Analis PT NH Korindo Securities Indonesia, Reza Priyambada menyebutkan, sejauh ini volume transaksi menunjukkan mulai adanya aksi beli dan beberapa indikator teknikal yang sudah beranjak dan membentuk golden cross.
Volume transaksi itu diwarnai oleh investor asing yang mulai aksi net buy selling. “Maka kami memperkirakan IHSG pada perdagangan hari ini dapat menguat terbatas,” tutur Reza dalam analisis hariannya, Selasa (26/1).
Kata dia, ada beberapa saham yang menjadi target dari pembelian dana asing tersebut. Saham-saham tersebut justru sebelumnya tercatat sebagai saham yang terus dijual (top seller) oleh asing sejak awal 2016. Hal ini tentu berdampak positif pada laju IHSG.

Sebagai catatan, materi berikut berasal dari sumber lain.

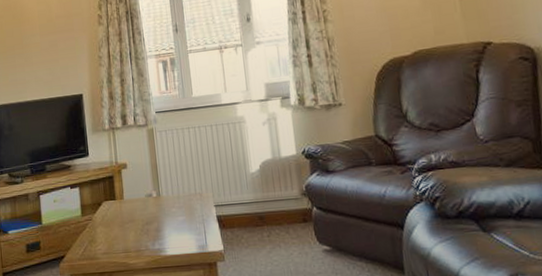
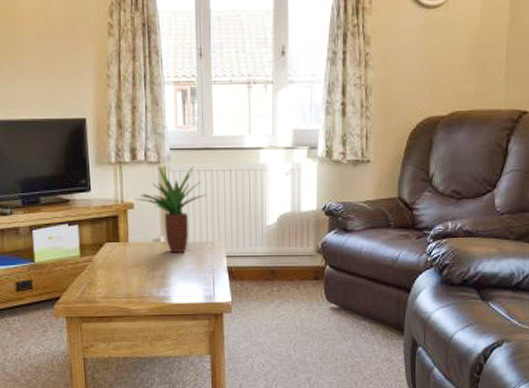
potted plant: none [127,125,192,207] -> present [135,166,207,254]

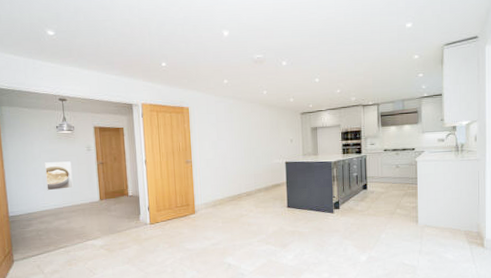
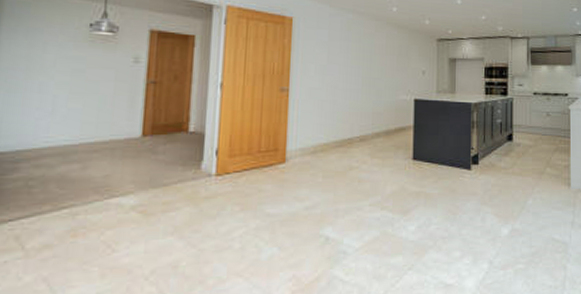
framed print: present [45,161,74,191] -> none [57,75,105,118]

Meski begitu, kondisi global masih menjadi sentimen negatif. Harga minyak mentah dunia yang kembali menurun ke level US$31 per barel menjadi sentimen negatif bagi iHSG, karena kondisi ini membuat sejumlah perdagangan di bursa saham global mengalami fenomena aksi jual.
“Pada perdagangan hari ini laju IHSG akan berada pada kisaran support 4393-4409, sedangkan target resisten di rentang 4450-4452,” tutur dia.

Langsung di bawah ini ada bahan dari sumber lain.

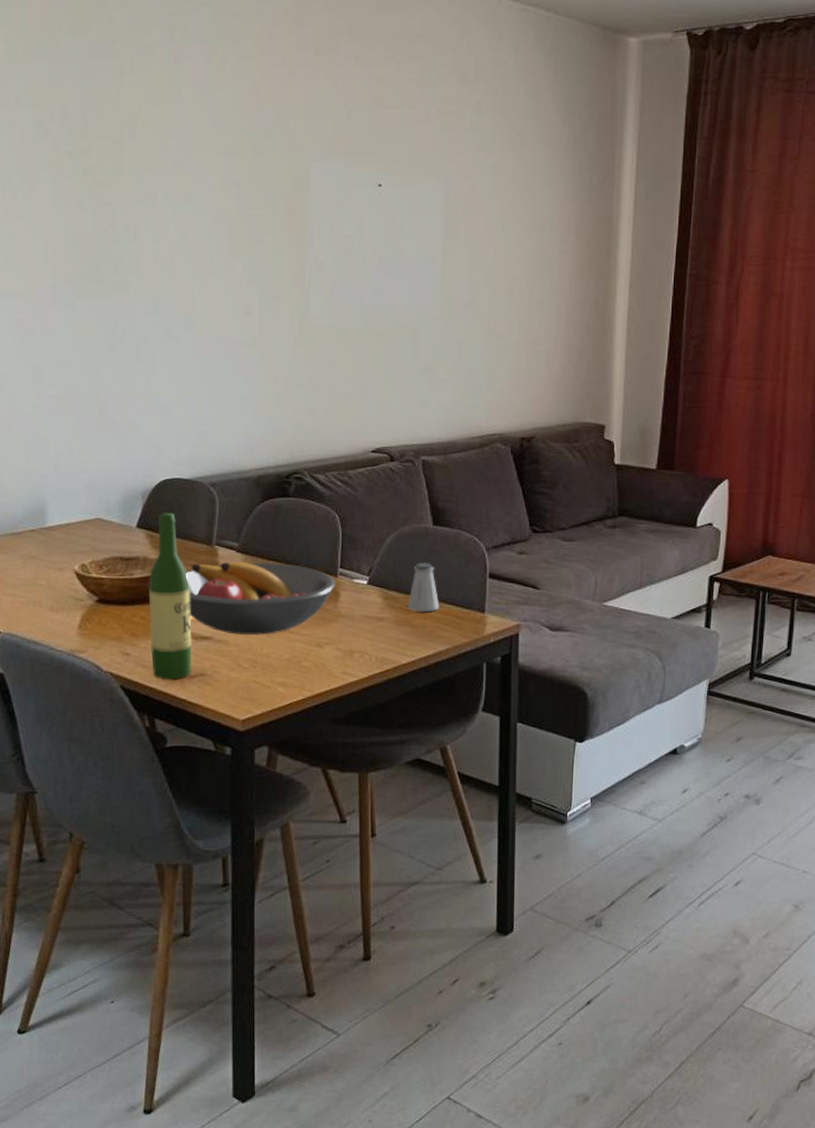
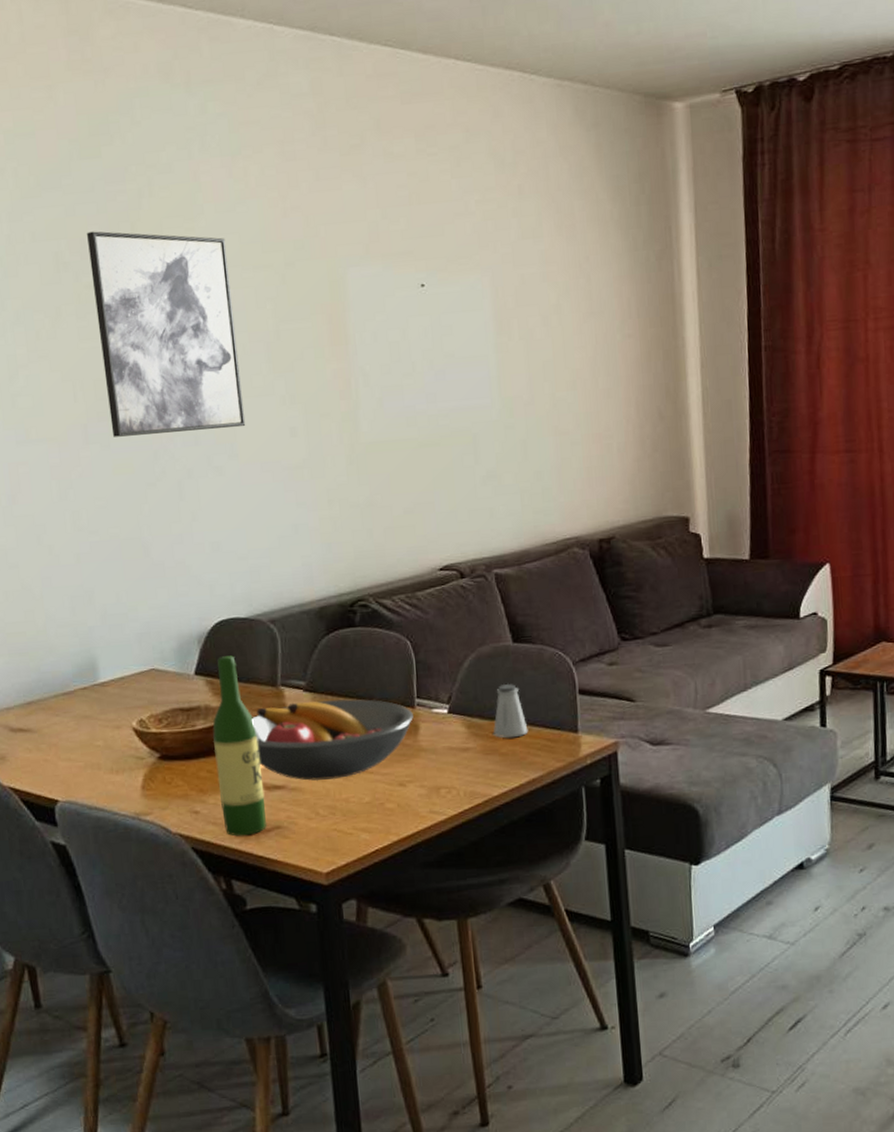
wall art: none [69,102,204,301] -> present [87,231,246,437]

Dia menyebutkan, indikator spinning top berada di area middle bollinger band (MBB), sedangkan MACD mencoba membentuk golden cross dengan histogram negatif yang memendek. Sementara, indikator RSI, stochastic dan william’s %R mencoba berbalik naik.
“Laju IHSG bertahan di atas area target support 4415-4430 dan mampu melampaui area target resisten 4465-4487,” ulasnya.
Lebih lanjut ia menjelaskan, adanya peluang penguatan terbatas pada IHSG di perdagangan hari ini mesti disikapi para pelaku pasar dengan mengakumulasi tujuh saham berikut ini:
1. PWON akan berada pada kisaran 445-464. Disarankan beli selama diperdagangkan di atas 445 dan cut-loss di level 444.
2. SMRA akan berada pada kisaran 1440-1575. Dianjurkan beli selama diperdagangkan di atas 1440 dan cut-loss di level 1430.
3. UNTR akan berada pada kisaran 16800-18225. Direkomendasikan beli selama diperdagangkan di atas 16800 dan cut-loss di level 16600.
4. SSIA akan berada pada kisaran 640-695. Dianjurkan beli selama diperdagangkan di atas 640 dan cut-loss di level 630.
5. ASII akan berada pada kisaran 6025-6300. Disarankan beli selama diperdagangkan di atas 6025 dan cut-loss di level 5975.
6. CTRP akan berada pada kisaran 342-370. Direkomendasikan beli selama diperdagangkan di atas 342 dan cut-loss di level 340.
7. MAPI akan berada pada kisaran 3650-3895. Dianjurkan beli selama diperdagangkan di atas 3820 dan cut-loss di level 3800.